As regular CFZ-watchers will know, for some time Corinna has been doing a column for Animals & Men and a regular segment on On The Track... particularly about out-of-place birds and rare vagrants. There seem to be more and more bird stories from all over the world hitting the news these days so, to make room for them all - and to give them all equal and worthy coverage - she has set up this new blog to cover all things feathery and Fortean.

Tuesday, 15 October 2013

Socorro dove returns to Mexico for first time in more than 40 years

Socorro Island is the "Most important single site for endangered bird conservation in North America"

October 2013. For the first time in four decades, the critically endangered Socorro Dove has returned to its native country of Mexico, thanks to a captive breeding program involving 33 organizations in 12 countries.

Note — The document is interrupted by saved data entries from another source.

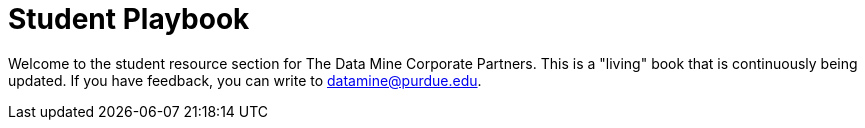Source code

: = Student Playbook

Welcome to the student resource section for The Data Mine Corporate Partners. This is a "living" book that is continuously being updated. If you have feedback, you can write to datamine@purdue.edu. 



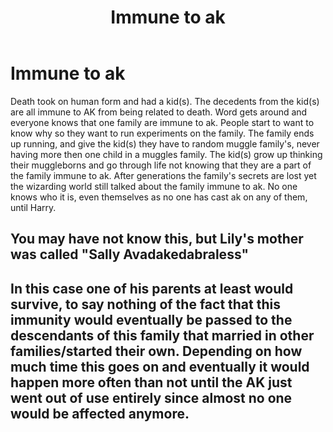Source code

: #+TITLE: Immune to ak

* Immune to ak
:PROPERTIES:
:Author: miriomeea
:Score: 10
:DateUnix: 1594939112.0
:DateShort: 2020-Jul-17
:FlairText: Prompt
:END:
Death took on human form and had a kid(s). The decedents from the kid(s) are all immune to AK from being related to death. Word gets around and everyone knows that one family are immune to ak. People start to want to know why so they want to run experiments on the family. The family ends up running, and give the kid(s) they have to random muggle family's, never having more then one child in a muggles family. The kid(s) grow up thinking their muggleborns and go through life not knowing that they are a part of the family immune to ak. After generations the family's secrets are lost yet the wizarding world still talked about the family immune to ak. No one knows who it is, even themselves as no one has cast ak on any of them, until Harry.


** You may have not know this, but Lily's mother was called "Sally Avadakedabraless"
:PROPERTIES:
:Author: Jon_Riptide
:Score: 16
:DateUnix: 1594940282.0
:DateShort: 2020-Jul-17
:END:


** In this case one of his parents at least would survive, to say nothing of the fact that this immunity would eventually be passed to the descendants of this family that married in other families/started their own. Depending on how much time this goes on and eventually it would happen more often than not until the AK just went out of use entirely since almost no one would be affected anymore.
:PROPERTIES:
:Author: JOKERRule
:Score: 1
:DateUnix: 1595036100.0
:DateShort: 2020-Jul-18
:END:
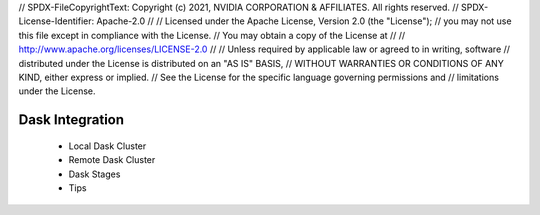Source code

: // SPDX-FileCopyrightText: Copyright (c) 2021, NVIDIA CORPORATION & AFFILIATES. All rights reserved.
// SPDX-License-Identifier: Apache-2.0
// 
// Licensed under the Apache License, Version 2.0 (the "License");
// you may not use this file except in compliance with the License.
// You may obtain a copy of the License at
// 
// http://www.apache.org/licenses/LICENSE-2.0
// 
// Unless required by applicable law or agreed to in writing, software
// distributed under the License is distributed on an "AS IS" BASIS,
// WITHOUT WARRANTIES OR CONDITIONS OF ANY KIND, either express or implied.
// See the License for the specific language governing permissions and
// limitations under the License.

Dask Integration
================

 * Local Dask Cluster
 * Remote Dask Cluster
 * Dask Stages
 * Tips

Extinct in the wild in 1972
The Socorro Dove was endemic to Socorro Island on the Revillagigedo Archipelago, approximately 400 miles southwest of the west Mexican city of Puerto Vallarta. The last record of the species in its natural habitat dates from 1972. Introduced mammals likely drove it to extinction through predation and habitat destruction.

113 doves in captivity
Mexico's role in the conservation breeding program was ramped up earlier this year when six Socorro Doves were moved from facilities at New Mexico's Albuquerque BioPark to Africam Safari, located near Mexico City. Today, facilities in Europe, the United States, and now Mexico breed Socorro Doves in their aviaries as part of the globally managed breeding program. Altogether, there are approximately 70 doves in Europe, 37 in the U.S., and six in Mexico.

Dr. Luis Baptista, founder of the Island Endemics Foundation, initiated the Socorro Dove Project in 1987-1988 after corroborating that a viable population existed in human care. The ultimate goal of the project is to return Socorro Doves to Socorro Island. After Baptista's death in 2000, Juan Martínez-Gómez joined the foundation and crafted a collaborative program with the Mexican Navy. By 2004, a breeding station funded by the Island Endemics Foundation and the Mexican Navy had been built on Socorro Island. However, in 2005, concerns about the potential for spreading avian influenza from Europe prevented the return of the doves to Mexico. In order to move closer to the goal of returning the birds to their home country, Socorro Doves bred by zoos participating in the European Association of Zoos and Aquaria's European Endangered Species Program were sent to the Albuquerque BioPark in 2008.

In April 2013, after careful planning with Frank Carlos Camacho, Director of Africam Safari, the conservation breeding program was successfully extended to Mexico. Plans for the reintroduction of Socorro Doves to Socorro Island are underway with the collaboration of SEGOB, SEMAR, and SEMARNAT, along with César Tejeda at Endémicos Insulares, Helen Horblit at the Island Endemics Foundation, Juan Martínez-Gómez at Mexico's Instituto de Ecología (INECOL), and Patricia Escalante at the National Autonomous University of Mexico (UNAM) Institute of Biology.